Humans can't visualize data in more than 3-D

# The Curse of Dimensionality

- As number of dimensions increase, need exponentially more data to create a generalized model

- $d$ dimensions, $v$ target values: $O(v^d)$ examples

# Dimension Reduction

### Objective
"Project" data from high dimensions to lower dimensions

There will be data loss, but should be within acceptable limits

# Techniques to reduce dimensions

- Principal Component Analysis (PCA)
- Singular Value Decomposition (SVD)
- Latent Dirichlet Analysis


# Principal Component Analysis

http://scikit-learn.org/stable/modules/generated/sklearn.decomposition.PCA.html

- scikit learn's implementation uses




# Singular Value Decomposition



# Latent Dirichlet Analysis

http://scikit-learn.org/stable/modules/generated/sklearn.decomposition.LatentDirichletAllocation.html

# Workshop - Plotting Data Projections

In this workshop, we will
- Perform 2-dimensional and 3-dimensional PCA projections, using SVD solvers, on a multi-dimensional dataset
- Try Latent Dirichlet Allocation
- Plot and compare the resulting projections

## Dataset - Motion Capture Hand Postures

5 types of hand postures from 12 users were recorded using unlabeled markers on fingers of a glove in a motion capture environment. Due to resolution and occlusion, missing values are common.

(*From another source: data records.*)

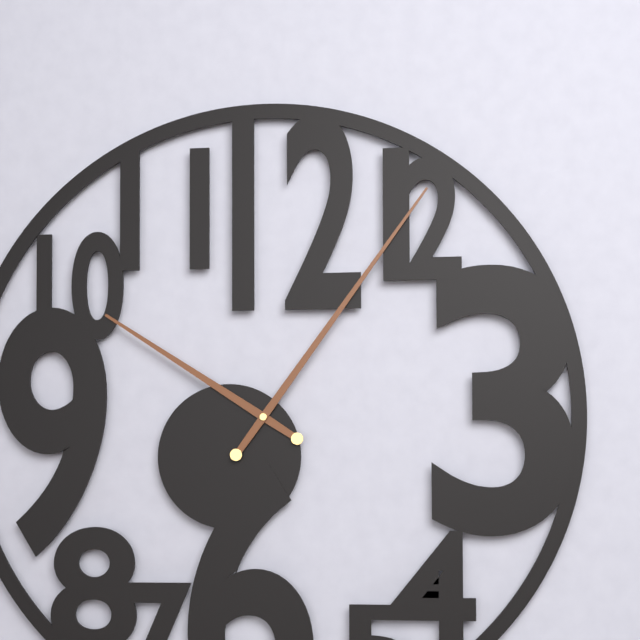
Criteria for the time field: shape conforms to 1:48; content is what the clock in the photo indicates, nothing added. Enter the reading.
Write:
10:06
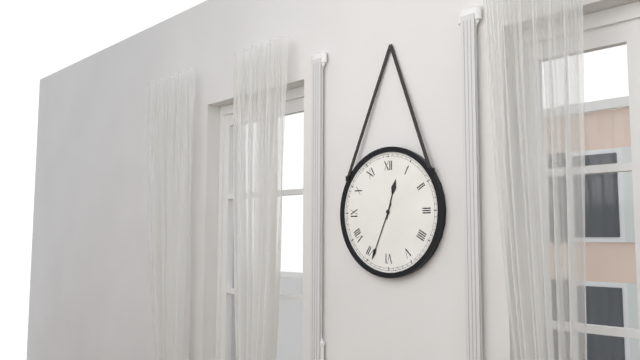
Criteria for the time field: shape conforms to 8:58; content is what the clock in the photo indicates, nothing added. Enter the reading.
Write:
12:34
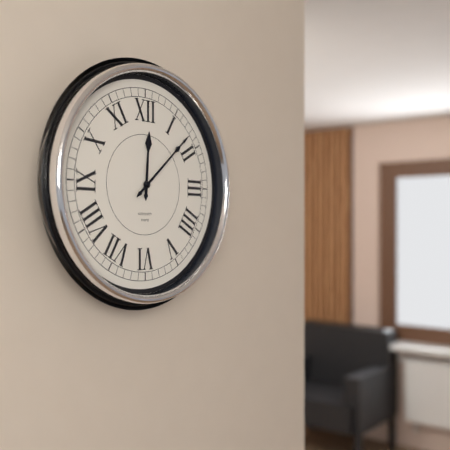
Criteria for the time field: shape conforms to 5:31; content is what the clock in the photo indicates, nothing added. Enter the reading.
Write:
12:08
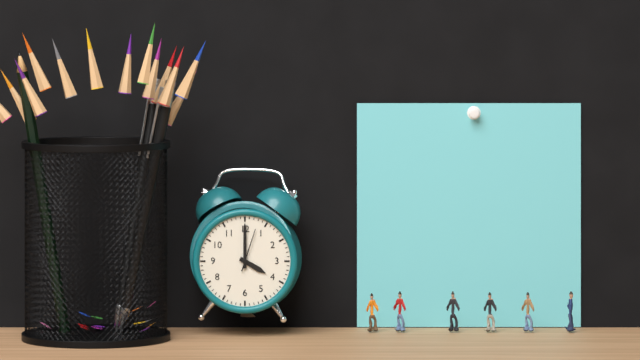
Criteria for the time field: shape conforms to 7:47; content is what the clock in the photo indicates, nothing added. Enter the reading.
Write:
4:00
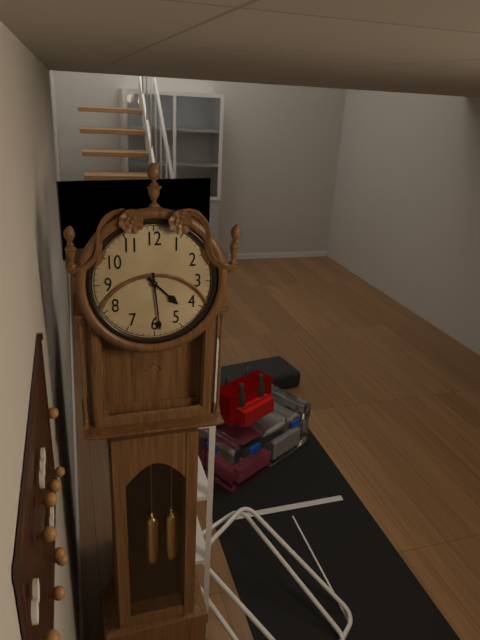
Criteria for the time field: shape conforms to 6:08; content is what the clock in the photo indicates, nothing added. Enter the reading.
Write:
4:29
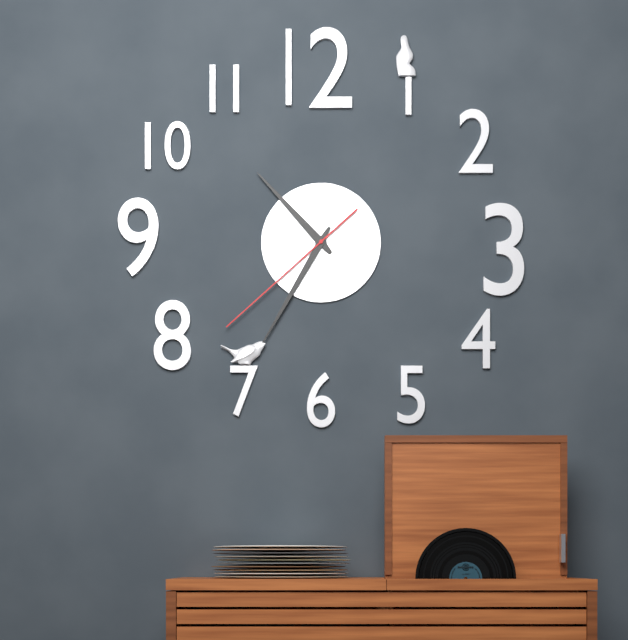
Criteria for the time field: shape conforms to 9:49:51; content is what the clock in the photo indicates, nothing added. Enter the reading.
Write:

https://archive.ics.uci.edu/ml/datasets/Motion+Capture+Hand+Postures

1. Download the data set from the link above
2. Extract into a folder and update `read_csv` to use your path

In [210]:
import pandas as pd

df = pd.read_csv('D:/tmp/Postures/Postures.csv') # update this to your path
df = df.apply(pd.to_numeric, errors='coerce') # convert non-numeric values to NaN
df.head(10)

Unnamed: 0,Class,User,X0,Y0,Z0,X1,Y1,Z1,X2,Y2,...,Z8,X9,Y9,Z9,X10,Y10,Z10,X11,Y11,Z11
0,0,0,0.0,0.0,0.0,0.0,0.0,0.0,0.0,0.0,...,0.0,0.0,0.0,0.0,0.0,0.0,0.0,0.0,0.0,0.0
1,1,0,54.26388,71.466776,-64.807709,76.895635,42.4625,-72.780545,36.621229,81.680557,...,,,,,,,,,,
2,1,0,56.527558,72.266609,-61.935252,39.135978,82.53853,-49.596509,79.223743,43.254091,...,,,,,,,,,,
3,1,0,55.849928,72.469064,-62.562788,37.988804,82.631347,-50.606259,78.451526,43.567403,...,,,,,,,,,,
4,1,0,55.329647,71.707275,-63.688956,36.561863,81.868749,-52.752784,86.32063,68.214645,...,,,,,,,,,,
5,1,0,55.142401,71.435607,-64.177303,36.175818,81.556874,-53.475747,76.986143,42.426849,...,,,,,,,,,,
6,1,0,55.581184,71.641201,-63.703137,34.850565,81.352041,-54.747443,77.078512,42.548245,...,,,,,,,,,,
7,1,0,34.522824,81.457317,-54.900995,55.827687,71.878788,-63.194368,86.902653,68.31268,...,,,,,,,,,,
8,1,0,61.62155,10.968187,-69.134037,32.678173,81.172874,-56.994362,86.732368,68.308089,...,,,,,,,,,,
9,1,0,61.401356,11.014961,-69.379418,32.527643,81.12766,-57.092473,86.421066,68.405649,...,,,,,,,,,,


In [211]:
# skip the first row, which is all zeros
df = df.iloc[1:]

# randomly sample 5000 points to plot
df = df.sample(n=5000)
print('df.shape:', df.shape)

# split into X and y (ignore User column)
X = df.loc[:, 'X0':]
y = df.loc[:, 'Class']

print('X.shape:', X.shape)
print('y.shape:', y.shape)

df.shape: (5000, 38)
X.shape: (5000, 36)
y.shape: (5000,)


In [212]:
from sklearn.decomposition import PCA

# Run PCA to project into 2 components
pca = PCA(n_components=2)
X_pca = pca.fit_transform(X) # will fail

ValueError: Input contains NaN, infinity or a value too large for dtype('float64').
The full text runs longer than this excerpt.